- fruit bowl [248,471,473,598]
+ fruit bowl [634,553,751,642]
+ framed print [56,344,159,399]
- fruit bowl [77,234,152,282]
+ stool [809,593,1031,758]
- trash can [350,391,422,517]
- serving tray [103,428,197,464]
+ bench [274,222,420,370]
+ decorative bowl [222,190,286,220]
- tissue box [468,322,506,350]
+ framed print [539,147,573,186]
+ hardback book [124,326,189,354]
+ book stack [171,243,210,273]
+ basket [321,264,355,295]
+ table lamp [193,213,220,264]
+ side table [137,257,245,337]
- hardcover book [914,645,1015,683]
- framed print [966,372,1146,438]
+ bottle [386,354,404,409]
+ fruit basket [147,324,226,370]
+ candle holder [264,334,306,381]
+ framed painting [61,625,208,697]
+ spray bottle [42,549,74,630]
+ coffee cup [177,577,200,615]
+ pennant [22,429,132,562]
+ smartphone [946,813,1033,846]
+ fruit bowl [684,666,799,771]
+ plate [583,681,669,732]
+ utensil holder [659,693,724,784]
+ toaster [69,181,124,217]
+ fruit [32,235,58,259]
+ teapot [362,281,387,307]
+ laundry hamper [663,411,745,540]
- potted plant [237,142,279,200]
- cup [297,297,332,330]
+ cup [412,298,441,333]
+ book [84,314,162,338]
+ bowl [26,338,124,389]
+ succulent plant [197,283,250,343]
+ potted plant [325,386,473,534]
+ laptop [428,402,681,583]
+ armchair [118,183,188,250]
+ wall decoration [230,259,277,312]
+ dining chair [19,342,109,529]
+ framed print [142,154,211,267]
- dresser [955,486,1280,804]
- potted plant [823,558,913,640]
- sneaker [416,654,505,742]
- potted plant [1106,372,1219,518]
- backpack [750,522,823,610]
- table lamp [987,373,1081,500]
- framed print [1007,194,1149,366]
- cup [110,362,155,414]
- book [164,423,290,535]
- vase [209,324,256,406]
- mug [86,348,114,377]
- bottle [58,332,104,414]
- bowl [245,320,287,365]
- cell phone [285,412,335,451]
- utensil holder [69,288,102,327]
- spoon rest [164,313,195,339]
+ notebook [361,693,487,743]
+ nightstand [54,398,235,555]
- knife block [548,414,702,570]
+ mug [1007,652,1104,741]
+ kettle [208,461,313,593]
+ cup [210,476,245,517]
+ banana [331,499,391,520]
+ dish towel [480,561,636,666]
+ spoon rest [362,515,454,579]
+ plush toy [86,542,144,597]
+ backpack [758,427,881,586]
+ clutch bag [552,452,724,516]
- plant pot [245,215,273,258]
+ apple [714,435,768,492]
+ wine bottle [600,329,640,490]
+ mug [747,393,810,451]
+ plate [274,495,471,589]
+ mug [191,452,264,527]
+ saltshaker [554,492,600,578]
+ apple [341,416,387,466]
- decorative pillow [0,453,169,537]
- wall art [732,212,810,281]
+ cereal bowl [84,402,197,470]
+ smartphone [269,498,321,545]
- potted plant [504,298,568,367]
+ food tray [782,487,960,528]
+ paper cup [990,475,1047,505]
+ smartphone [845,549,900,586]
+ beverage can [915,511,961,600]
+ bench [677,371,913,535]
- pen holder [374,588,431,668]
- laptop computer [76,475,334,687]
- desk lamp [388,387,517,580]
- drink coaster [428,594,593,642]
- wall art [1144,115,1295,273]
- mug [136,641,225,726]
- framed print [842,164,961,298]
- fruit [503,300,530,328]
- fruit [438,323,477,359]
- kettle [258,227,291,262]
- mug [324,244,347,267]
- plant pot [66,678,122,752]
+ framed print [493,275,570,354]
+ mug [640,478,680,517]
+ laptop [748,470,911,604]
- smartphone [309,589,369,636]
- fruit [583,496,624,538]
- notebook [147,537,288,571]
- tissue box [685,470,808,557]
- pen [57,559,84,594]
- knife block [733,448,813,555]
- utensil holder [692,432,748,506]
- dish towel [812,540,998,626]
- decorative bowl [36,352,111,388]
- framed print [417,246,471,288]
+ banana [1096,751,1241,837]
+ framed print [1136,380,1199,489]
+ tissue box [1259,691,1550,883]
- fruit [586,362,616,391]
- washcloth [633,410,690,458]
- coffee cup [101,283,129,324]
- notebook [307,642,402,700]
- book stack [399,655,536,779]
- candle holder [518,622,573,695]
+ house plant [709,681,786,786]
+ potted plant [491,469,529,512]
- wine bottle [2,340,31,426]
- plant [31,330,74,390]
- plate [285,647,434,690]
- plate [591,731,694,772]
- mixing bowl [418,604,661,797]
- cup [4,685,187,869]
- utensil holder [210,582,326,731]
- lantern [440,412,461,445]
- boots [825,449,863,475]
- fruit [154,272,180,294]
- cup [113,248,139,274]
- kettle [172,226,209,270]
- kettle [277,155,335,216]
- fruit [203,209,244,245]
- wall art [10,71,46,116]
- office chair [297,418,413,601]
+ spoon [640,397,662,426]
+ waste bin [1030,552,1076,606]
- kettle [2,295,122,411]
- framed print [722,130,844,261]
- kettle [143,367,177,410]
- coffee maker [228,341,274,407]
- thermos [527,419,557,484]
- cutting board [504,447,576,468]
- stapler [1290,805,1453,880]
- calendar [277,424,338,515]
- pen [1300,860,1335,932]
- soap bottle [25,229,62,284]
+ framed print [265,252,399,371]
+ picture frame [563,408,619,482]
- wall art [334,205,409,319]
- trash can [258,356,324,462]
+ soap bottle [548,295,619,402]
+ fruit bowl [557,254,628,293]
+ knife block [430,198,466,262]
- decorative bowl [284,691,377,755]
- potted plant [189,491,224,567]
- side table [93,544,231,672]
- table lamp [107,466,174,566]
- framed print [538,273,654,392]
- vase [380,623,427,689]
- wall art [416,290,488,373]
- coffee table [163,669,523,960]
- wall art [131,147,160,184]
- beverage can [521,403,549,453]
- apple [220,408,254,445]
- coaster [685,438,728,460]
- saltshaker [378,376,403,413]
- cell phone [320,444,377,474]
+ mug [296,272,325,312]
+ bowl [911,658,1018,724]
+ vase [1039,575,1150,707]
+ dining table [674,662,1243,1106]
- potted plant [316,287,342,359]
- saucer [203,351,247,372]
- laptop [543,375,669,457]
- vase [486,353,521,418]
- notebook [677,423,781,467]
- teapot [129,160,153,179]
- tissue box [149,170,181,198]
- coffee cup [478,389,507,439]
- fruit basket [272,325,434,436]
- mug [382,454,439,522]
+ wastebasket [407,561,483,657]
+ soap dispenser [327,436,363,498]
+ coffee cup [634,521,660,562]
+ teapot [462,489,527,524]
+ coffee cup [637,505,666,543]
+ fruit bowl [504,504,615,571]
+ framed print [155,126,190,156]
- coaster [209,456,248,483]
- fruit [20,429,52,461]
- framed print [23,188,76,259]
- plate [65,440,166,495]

------------------------

**REQUIRED WORK**
Your task for the entries above: copy exactly the span starting with the line with "framed print [265,252,399,371]" and going on through the line with "- beverage can [521,403,549,453]", both lines included, and nothing else.

**RESULT FOR THIS TASK**
+ framed print [265,252,399,371]
+ picture frame [563,408,619,482]
- wall art [334,205,409,319]
- trash can [258,356,324,462]
+ soap bottle [548,295,619,402]
+ fruit bowl [557,254,628,293]
+ knife block [430,198,466,262]
- decorative bowl [284,691,377,755]
- potted plant [189,491,224,567]
- side table [93,544,231,672]
- table lamp [107,466,174,566]
- framed print [538,273,654,392]
- vase [380,623,427,689]
- wall art [416,290,488,373]
- coffee table [163,669,523,960]
- wall art [131,147,160,184]
- beverage can [521,403,549,453]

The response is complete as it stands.